Coppola's filmmaking style, like a sidelong glance, is almost paradoxically shy and confident at once. She uses voiceover dialogue against, say, a sunny blur of trees as viewed from the passenger seat of a car, to keep the action moving between scenes, and not just as a way of explaining the obvious. Shot by relative newcomer Autumn Durald, the images have an old-school luminous clarity. There's no shaky-cam nonsense to telegraph how confusing these characters' lives are.

And though it's hard to say from a debut whether a director has a gift for guiding actors, every performer here is so fully in tune with the others and the material that it's safe to surmise Coppola may have the touch.
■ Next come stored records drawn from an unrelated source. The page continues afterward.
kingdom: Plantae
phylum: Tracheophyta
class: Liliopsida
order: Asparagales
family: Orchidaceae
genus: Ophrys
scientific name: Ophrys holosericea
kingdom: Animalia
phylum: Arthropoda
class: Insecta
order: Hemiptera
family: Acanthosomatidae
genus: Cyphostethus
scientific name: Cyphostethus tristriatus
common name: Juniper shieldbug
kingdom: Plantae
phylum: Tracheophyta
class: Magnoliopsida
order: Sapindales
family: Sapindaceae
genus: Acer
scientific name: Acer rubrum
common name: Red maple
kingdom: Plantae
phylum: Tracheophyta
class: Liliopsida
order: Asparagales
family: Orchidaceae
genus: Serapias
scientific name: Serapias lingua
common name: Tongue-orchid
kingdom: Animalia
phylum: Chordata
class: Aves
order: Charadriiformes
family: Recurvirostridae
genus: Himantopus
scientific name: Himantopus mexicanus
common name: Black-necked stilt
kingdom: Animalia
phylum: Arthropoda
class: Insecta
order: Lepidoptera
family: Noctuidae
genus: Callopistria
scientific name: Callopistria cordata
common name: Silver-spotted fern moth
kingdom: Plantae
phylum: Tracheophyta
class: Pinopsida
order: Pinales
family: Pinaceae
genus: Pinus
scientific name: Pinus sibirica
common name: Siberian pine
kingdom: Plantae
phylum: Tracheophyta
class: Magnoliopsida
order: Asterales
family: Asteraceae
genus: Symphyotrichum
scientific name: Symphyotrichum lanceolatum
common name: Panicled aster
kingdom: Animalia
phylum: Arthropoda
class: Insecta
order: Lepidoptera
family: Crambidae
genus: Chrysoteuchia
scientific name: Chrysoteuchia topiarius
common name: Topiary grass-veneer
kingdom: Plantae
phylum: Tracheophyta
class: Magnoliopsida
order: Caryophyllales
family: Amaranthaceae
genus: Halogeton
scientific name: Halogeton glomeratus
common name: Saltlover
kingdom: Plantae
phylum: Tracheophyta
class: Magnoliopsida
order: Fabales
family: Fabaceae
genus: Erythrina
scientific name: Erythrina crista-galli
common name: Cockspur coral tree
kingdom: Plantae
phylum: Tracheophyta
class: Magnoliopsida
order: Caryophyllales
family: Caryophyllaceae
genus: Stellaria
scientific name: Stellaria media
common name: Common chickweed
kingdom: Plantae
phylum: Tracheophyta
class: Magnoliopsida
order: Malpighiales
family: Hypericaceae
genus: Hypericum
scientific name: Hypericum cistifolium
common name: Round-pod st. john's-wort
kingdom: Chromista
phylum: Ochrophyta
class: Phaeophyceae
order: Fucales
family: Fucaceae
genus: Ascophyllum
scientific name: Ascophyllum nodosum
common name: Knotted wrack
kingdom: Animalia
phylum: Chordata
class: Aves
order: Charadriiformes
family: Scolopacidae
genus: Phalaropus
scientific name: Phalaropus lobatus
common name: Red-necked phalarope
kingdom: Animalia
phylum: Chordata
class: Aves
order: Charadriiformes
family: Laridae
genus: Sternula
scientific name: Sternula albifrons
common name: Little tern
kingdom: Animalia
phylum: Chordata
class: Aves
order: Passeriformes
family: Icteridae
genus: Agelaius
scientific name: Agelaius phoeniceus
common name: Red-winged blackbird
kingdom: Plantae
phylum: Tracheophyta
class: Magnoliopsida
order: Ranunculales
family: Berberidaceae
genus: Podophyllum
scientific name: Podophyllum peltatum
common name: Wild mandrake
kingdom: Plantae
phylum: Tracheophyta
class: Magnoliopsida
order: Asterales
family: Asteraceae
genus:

Partly because there's so much confusion for these characters to navigate, they smoke — oh, how they smoke! — drawing nicotine and other assorted bearers of bad tidings deep into their healthy pink lungs. I can hear the anti-smoking police clucking right now, but damn, it's lovely. Only the very young can get away with smoking (it's a vampire that will begin sucking the life out of you around age 25), so the act symbolizes a specifically youthful kind of freedom: that of not yet having to care about dying. There are, after all, so many more immediate things to care about when you're just trying to get the knack of living. Palo Alto is a movie of exceedingly delicate feeling, the kind you can make only when you're very young or very old. Coppola — granddaughter of Francis Ford, niece of Sofia — is just 27, and her movie, for and about young people, breathes in deeply. But maybe it means even more when you're on the other side of 50 and beginning to exhale: How could we ever have felt this way? How could we not?